§ **PROBLEM REQUIREMENTS**:
Say the number of lines holding the word "Left" in the data, and leave out everything else.

§ **SOURCE DATA**:
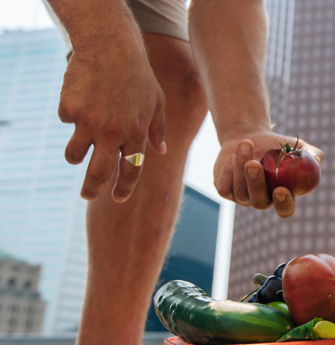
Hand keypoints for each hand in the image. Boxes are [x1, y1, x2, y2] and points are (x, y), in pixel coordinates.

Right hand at [59, 34, 166, 202]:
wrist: (112, 47)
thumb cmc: (139, 75)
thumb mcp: (157, 102)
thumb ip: (158, 129)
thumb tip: (162, 152)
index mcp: (137, 135)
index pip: (131, 171)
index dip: (124, 188)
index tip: (118, 199)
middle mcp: (114, 134)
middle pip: (99, 173)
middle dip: (92, 190)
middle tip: (87, 196)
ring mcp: (90, 123)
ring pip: (75, 155)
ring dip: (74, 156)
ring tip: (75, 152)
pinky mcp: (71, 109)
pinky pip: (66, 120)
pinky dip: (70, 112)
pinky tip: (79, 96)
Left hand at [214, 132, 323, 218]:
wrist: (248, 136)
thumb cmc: (277, 145)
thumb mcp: (298, 147)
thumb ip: (312, 155)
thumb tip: (316, 161)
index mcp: (283, 196)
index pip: (285, 210)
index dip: (283, 204)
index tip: (281, 190)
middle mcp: (263, 200)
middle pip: (260, 201)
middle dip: (257, 183)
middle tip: (255, 165)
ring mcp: (243, 197)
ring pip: (241, 190)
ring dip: (241, 167)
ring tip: (246, 143)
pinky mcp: (226, 190)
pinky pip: (225, 186)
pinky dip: (228, 170)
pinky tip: (232, 155)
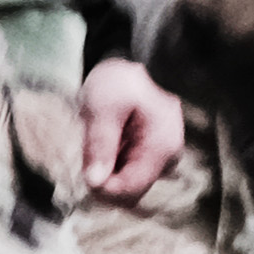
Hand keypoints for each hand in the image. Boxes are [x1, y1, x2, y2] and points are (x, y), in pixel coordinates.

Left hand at [74, 55, 186, 200]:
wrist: (133, 62)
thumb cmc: (120, 81)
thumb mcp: (102, 108)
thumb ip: (100, 145)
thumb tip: (94, 183)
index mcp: (161, 147)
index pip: (131, 189)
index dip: (103, 189)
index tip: (85, 172)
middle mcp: (168, 158)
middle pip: (131, 191)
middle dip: (105, 179)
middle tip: (91, 151)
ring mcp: (163, 158)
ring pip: (129, 183)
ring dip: (108, 170)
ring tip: (100, 140)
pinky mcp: (154, 155)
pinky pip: (130, 172)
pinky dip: (113, 163)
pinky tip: (109, 142)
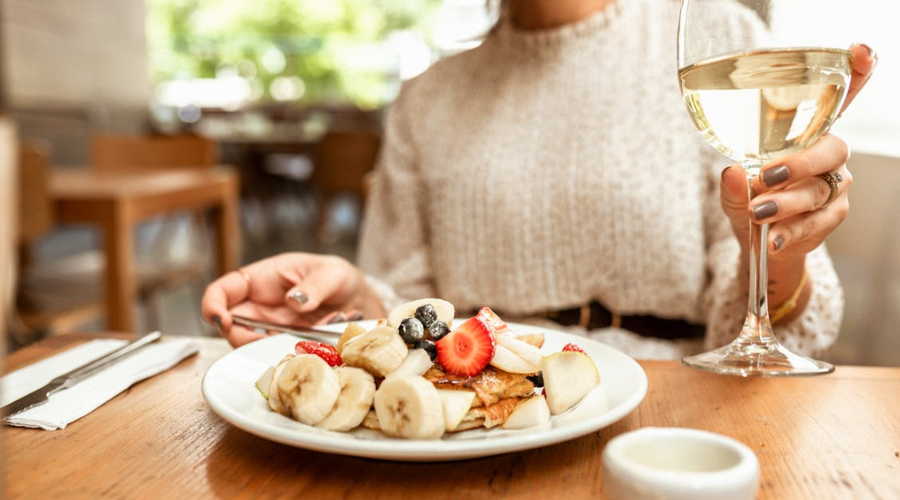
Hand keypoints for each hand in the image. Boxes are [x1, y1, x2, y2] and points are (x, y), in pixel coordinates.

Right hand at [200, 252, 385, 346]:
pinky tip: (324, 338)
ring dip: (277, 347)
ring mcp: (271, 330)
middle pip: (230, 328)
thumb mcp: (332, 274)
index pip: (222, 291)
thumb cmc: (337, 278)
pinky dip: (297, 354)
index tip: (220, 320)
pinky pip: (279, 356)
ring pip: (253, 347)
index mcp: (261, 280)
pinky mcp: (286, 347)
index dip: (212, 306)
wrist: (358, 301)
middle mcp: (259, 308)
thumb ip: (315, 286)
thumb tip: (294, 301)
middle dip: (244, 339)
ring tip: (316, 331)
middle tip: (275, 339)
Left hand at [718, 43, 875, 313]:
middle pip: (832, 150)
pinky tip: (773, 237)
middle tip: (767, 177)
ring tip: (758, 213)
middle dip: (800, 163)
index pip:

§ **RESULT OF THIS EXERCISE**:
3